Special to Iredell Free News

RALEIGH — Gov. Roy Cooper on Tuesday announced $1.3 million in grants to 42 public school districts and public charter schools across North Carolina to expand access to healthy school breakfast for more than 51,000 students. The NC Innovative School Breakfast Grants were funded through federal funds directed by the Governor in October 2023.

Iredell-Statesville Schools is among the grant recipients.

“Our public schools not only provide safe places for children to learn, but also healthy meals for students who sometimes face food insecurity at home,” Cooper said. “These grants will help more public schools provide breakfast for children in the classroom so they can start their day ready to learn and be successful.”

Public schools provide free- or reduced-price meals for children and nearly 60 percent of North Carolina public school students qualify for free- or reduced-price meals. Many children rely on these school meals for daily nutritional needs. Nearly one in six children in North Carolina live in households without consistent access to food.

These grants are part of the governor’s ongoing commitment to public education. Cooper has declared 2024 the “Year of Public Schools” and is spending this year highlighting North Carolina’s strong public schools, teachers and staff across the state to show the positive impacts of a well-funded public education system on the state’s economy and communities.

The school districts and charter schools receiving grant funds use the federal Community Eligibility Provision (CEP) to make school meals available to all students at no cost to their families. These districts and charter schools, which represent 258 public schools, were selected through a competitive grant program managed by the Carolina Hunger Initiative and the N.C. Alliance for Health.

“School meals are an instructional intervention,” said Lou Anne Crumpler, director of the Carolina Hunger Initiative. “From reducing chronic absenteeism to improving reading achievement, small changes in how school breakfast is served can make big impacts on student success. We appreciate Gov. Cooper’s commitment to providing access to healthy breakfast at school to more students.”

“We know that hungry kids can’t learn,” added Morgan Wittman Gramann, executive director of the NC Alliance for Health. “These grants enable schools to find creative ways to make sure that every child has the nutrition that they need to focus on learning.”

The NC Innovative School Breakfast Grants will go to school districts and charter schools that implement innovative school breakfast models to expand student participation in school breakfast.

These models include Breakfast in the Classroom, Second Chance Breakfast, and Grab and Go Breakfast. Innovative school breakfast models have been shown to increase school breakfast participation, especially among students who qualify for free or reduced-price lunch.

Research shows that eating a healthy school breakfast and lunch improves student attendance, discipline, and academic performance.

The 42 grant awardees include school districts and charter schools statewide, from Cherokee County Schools in the west to Tyrrell County Schools in the east. Funds will be used to purchase kitchen equipment to increase meal prep capacity and serving equipment to more easily and efficiently distribute meals to students.

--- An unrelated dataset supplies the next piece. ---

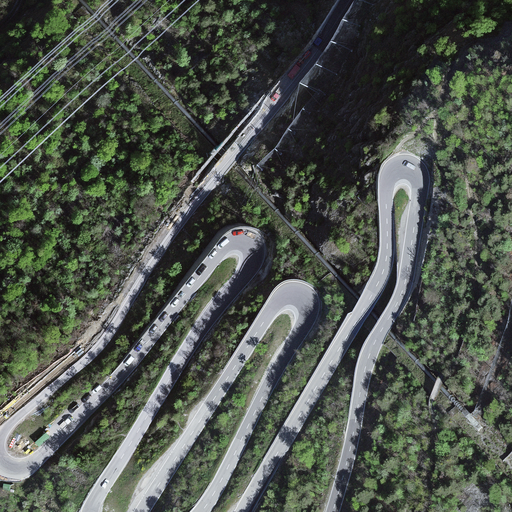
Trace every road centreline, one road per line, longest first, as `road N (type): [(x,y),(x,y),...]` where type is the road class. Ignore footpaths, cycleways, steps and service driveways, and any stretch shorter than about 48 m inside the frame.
road 1 (secondary): [(242,511),(383,269),(386,187),(400,165),(419,176),(405,282),(368,355),(332,511)]
road 2 (secondary): [(0,463),(23,468),(42,454),(225,246),(248,239),(255,250),(245,273),(186,350),(89,511)]
road 3 (secondary): [(349,0),(179,219),(94,347),(0,429)]
road 4 (secondary): [(141,511),(274,305),(293,293),(308,303),(306,318),(201,511)]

Some programs have already started, and others will begin in the next school year.

All the selected schools participate in the Community Eligibility Provision (CEP) program, a federal program that provides free meals for all students in schools with high percentages of low-income and at-risk students. Many are participating in CEP for the first time this school year. These grants will allow districts to gain maximum access to federal reimbursement funds for free meals for students. Even when meals are available to students at no cost, barriers such as stigma, time, and location can prevent students from eating breakfast.